Abstract 45: Characterization of a Novel Integrin Binding Protein that is Essential for αIIbβ3 Outside-in Signaling and Hemostasis

Abstract

Integrins are heterodimeric (α/β) membrane proteins that play fundamental roles in many biological processes, e.g. cell adhesion and spreading, which are important for platelet function and hemostasis.

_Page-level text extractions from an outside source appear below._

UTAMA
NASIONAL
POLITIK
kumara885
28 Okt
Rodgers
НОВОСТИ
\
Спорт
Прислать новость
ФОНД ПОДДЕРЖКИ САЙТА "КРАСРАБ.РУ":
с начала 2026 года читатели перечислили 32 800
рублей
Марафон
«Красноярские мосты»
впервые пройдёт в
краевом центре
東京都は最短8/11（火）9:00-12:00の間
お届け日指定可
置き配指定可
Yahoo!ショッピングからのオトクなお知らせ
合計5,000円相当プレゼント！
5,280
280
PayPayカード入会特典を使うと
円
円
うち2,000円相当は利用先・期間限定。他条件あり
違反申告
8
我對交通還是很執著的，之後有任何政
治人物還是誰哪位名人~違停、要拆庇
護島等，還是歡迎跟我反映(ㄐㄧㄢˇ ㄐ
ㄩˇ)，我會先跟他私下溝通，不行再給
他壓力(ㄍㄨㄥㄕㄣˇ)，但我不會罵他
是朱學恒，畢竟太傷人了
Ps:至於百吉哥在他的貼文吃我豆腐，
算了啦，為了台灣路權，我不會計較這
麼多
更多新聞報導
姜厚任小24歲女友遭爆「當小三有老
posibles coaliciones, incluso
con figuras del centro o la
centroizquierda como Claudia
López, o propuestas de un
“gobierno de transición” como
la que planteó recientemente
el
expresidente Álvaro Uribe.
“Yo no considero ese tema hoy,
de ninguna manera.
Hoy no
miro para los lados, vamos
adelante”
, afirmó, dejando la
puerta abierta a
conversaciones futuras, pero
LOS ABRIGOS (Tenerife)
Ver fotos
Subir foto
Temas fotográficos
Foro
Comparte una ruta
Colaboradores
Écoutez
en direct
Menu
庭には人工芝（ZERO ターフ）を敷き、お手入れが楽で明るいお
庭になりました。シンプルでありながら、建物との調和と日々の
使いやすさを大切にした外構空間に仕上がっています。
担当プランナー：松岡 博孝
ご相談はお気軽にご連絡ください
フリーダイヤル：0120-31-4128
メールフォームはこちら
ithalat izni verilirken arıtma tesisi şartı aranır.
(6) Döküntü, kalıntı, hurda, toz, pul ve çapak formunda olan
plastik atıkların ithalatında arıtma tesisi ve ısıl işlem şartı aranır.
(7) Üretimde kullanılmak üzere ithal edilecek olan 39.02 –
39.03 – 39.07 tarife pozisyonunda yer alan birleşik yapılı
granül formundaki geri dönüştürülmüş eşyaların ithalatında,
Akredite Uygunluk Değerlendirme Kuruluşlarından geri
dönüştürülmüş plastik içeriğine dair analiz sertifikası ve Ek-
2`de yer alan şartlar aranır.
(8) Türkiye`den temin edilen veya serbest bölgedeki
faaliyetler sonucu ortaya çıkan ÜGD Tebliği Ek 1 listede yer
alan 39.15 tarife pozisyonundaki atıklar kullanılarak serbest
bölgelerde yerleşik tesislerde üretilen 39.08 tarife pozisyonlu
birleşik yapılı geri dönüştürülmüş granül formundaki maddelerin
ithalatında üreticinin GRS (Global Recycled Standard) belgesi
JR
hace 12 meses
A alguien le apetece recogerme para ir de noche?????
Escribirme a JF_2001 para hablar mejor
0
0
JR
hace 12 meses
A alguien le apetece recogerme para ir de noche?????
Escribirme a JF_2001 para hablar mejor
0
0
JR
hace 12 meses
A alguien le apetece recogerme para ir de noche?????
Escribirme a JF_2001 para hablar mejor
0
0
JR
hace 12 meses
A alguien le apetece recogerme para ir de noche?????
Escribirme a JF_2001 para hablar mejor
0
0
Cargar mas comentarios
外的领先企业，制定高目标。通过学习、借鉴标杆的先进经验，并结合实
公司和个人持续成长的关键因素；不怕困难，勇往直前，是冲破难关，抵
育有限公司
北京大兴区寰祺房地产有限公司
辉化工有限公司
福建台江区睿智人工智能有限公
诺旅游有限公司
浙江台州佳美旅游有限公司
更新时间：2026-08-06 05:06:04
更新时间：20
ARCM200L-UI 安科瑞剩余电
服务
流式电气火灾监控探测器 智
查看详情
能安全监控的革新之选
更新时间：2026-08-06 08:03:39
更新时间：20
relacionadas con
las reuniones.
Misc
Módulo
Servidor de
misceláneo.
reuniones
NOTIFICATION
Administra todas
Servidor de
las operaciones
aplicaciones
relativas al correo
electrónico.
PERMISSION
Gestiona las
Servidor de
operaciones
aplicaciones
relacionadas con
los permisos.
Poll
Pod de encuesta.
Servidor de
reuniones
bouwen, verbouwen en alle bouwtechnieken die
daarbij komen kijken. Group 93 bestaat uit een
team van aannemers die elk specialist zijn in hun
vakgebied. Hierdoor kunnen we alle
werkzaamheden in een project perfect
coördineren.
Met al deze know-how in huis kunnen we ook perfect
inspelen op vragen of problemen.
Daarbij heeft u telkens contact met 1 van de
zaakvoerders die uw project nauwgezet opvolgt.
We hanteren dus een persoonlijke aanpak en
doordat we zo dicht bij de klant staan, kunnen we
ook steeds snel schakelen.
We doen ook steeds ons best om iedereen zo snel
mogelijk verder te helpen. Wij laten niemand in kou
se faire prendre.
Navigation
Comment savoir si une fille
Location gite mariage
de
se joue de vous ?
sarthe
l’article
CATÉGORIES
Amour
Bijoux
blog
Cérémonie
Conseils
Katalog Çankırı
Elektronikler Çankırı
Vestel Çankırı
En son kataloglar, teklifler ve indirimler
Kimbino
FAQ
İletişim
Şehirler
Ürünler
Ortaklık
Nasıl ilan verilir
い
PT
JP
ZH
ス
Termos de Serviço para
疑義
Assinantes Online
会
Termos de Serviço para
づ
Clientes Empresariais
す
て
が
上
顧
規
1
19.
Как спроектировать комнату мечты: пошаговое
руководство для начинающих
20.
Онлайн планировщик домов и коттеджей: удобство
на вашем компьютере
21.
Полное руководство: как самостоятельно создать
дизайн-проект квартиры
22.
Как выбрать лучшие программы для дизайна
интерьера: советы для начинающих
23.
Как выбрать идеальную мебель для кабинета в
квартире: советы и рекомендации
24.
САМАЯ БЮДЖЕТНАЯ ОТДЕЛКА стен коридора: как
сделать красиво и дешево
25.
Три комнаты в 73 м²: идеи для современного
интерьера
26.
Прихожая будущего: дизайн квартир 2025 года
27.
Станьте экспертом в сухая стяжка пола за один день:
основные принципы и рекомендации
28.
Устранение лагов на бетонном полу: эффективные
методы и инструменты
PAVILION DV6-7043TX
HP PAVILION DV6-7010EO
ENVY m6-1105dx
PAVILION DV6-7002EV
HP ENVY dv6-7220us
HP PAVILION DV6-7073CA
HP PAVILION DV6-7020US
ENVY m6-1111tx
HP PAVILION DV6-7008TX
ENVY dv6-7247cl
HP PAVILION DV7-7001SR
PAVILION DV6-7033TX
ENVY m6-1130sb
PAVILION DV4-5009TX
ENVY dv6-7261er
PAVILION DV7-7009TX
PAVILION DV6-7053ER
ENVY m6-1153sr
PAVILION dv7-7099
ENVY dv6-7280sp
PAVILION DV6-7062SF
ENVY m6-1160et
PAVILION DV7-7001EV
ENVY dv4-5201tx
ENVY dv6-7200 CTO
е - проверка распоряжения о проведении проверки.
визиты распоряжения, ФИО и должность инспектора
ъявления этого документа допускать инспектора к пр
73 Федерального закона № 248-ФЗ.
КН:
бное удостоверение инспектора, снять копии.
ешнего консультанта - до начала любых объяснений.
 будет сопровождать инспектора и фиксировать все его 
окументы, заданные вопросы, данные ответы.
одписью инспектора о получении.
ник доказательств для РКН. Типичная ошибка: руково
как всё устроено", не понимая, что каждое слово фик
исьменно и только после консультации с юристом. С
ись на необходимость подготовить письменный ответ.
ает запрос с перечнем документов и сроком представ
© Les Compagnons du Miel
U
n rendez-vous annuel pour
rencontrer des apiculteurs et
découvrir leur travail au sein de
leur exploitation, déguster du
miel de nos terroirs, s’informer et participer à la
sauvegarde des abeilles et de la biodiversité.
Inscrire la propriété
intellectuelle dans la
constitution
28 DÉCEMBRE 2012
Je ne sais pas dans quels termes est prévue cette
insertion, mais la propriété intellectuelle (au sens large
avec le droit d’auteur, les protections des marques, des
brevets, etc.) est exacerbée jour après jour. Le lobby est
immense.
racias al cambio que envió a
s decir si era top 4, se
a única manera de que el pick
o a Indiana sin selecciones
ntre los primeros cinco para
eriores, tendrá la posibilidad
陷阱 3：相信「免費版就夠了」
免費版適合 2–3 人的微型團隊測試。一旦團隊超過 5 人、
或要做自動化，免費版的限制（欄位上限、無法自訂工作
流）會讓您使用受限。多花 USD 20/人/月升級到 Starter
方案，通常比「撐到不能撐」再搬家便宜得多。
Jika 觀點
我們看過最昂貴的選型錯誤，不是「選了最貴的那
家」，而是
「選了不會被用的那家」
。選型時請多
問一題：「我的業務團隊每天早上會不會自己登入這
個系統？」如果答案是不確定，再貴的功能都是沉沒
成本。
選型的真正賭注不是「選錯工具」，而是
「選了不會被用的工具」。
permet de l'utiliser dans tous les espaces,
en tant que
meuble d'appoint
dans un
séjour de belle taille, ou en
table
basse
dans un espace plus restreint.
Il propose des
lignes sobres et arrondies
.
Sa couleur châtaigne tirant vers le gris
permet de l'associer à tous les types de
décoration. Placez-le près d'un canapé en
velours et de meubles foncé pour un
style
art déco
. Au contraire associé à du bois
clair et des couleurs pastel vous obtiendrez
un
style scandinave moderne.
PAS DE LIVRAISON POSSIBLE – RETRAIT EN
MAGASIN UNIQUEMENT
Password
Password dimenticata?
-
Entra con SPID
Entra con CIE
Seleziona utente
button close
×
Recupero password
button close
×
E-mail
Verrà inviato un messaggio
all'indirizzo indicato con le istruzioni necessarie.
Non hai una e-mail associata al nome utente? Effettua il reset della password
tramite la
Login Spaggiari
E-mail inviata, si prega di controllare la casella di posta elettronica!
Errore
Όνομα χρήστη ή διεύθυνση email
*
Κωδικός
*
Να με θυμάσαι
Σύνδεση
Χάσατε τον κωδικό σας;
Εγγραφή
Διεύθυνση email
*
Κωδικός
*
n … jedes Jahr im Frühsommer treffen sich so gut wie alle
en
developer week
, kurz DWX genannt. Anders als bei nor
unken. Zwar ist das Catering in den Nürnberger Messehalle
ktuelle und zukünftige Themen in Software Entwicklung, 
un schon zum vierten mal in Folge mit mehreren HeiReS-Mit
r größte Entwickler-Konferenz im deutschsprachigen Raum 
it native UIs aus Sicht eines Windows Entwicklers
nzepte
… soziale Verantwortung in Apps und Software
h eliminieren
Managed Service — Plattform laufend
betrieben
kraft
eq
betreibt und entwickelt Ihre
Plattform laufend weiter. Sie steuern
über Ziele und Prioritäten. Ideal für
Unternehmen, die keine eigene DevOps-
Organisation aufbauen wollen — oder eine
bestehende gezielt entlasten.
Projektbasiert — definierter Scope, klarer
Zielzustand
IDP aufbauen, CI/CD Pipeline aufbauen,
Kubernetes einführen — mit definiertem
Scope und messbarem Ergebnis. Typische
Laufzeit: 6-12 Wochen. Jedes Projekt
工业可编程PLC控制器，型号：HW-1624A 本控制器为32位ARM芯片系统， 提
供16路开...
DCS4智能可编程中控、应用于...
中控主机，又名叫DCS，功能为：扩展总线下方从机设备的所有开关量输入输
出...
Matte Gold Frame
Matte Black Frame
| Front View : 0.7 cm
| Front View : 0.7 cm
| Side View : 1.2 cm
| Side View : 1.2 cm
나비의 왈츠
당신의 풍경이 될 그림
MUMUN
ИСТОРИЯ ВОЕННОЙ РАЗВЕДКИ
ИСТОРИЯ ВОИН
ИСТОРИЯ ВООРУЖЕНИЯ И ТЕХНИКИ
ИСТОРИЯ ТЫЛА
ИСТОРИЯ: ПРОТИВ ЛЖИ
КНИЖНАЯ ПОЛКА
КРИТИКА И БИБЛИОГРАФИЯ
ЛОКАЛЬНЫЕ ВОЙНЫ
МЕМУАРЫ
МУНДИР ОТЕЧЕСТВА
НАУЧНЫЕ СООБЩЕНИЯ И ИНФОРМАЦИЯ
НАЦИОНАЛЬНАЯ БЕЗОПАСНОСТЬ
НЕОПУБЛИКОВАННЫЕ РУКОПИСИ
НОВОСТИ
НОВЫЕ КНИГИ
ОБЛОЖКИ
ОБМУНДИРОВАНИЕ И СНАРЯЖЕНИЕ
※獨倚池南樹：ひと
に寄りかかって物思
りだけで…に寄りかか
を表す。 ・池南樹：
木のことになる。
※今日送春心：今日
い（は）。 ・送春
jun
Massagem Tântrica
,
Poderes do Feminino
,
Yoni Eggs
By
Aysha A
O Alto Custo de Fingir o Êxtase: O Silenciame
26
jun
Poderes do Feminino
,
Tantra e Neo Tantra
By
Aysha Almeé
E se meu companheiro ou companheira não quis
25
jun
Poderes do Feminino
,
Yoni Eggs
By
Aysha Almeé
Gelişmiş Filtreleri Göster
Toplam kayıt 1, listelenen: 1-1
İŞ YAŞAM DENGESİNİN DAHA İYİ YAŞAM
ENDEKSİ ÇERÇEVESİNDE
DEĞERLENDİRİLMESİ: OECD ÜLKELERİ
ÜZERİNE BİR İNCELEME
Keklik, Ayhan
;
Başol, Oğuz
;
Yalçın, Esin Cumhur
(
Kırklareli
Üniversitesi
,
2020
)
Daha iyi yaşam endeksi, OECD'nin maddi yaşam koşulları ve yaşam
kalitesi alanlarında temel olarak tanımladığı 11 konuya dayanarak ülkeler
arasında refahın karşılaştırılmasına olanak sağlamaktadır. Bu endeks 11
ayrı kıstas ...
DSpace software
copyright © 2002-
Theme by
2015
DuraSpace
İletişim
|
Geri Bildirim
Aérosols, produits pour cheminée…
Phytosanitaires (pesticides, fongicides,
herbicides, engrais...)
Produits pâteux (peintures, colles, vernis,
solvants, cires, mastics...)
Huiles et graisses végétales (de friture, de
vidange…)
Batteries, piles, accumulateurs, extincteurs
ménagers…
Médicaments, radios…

Integrin function is modulated by bi-directional transmembrane signaling: inside-out and outside-in, which is mediated through the interactions between integrin cytoplasmic tails and intracellular, regulatory proteins. Here, we show that VPS33B, a member of the Sec1/Munc18 (SM) family and component of the Class C core of the CORVET/HOPS sorting complexes, binds directly to the β subunit. Overexpression of VPS33B in CHO cells potentiated α_IIbβ₃ outside-in signaling but not inside-out signaling. Platelets, from megakaryocyte- and platelet-specific VPS33B conditional knockout mice we generated, had normal morphology yet their spreading on fibrinogen was impaired and they failed to support clot retraction. Platelet aggregation and ATP secretion in response to low-dose thrombin were reduced in the VPS33B knockout mice. α_IIbβ₃-mediated endocytosis of fibrinogen was also defective. Tail bleeding times were prolonged in the VPS33B knockout mice. Furthermore, VPS33B acted upstream of the RhoA-ROCK-MLC and Rac1 dependent pathways that leads to clot retraction and cell spreading, respectively. Our work demonstrates that vesicular trafficking complexes are a novel class of modifiers of integrin function and in hemostasis. Our data also provide insights into the molecular mechanism and treatment of ARC syndrome.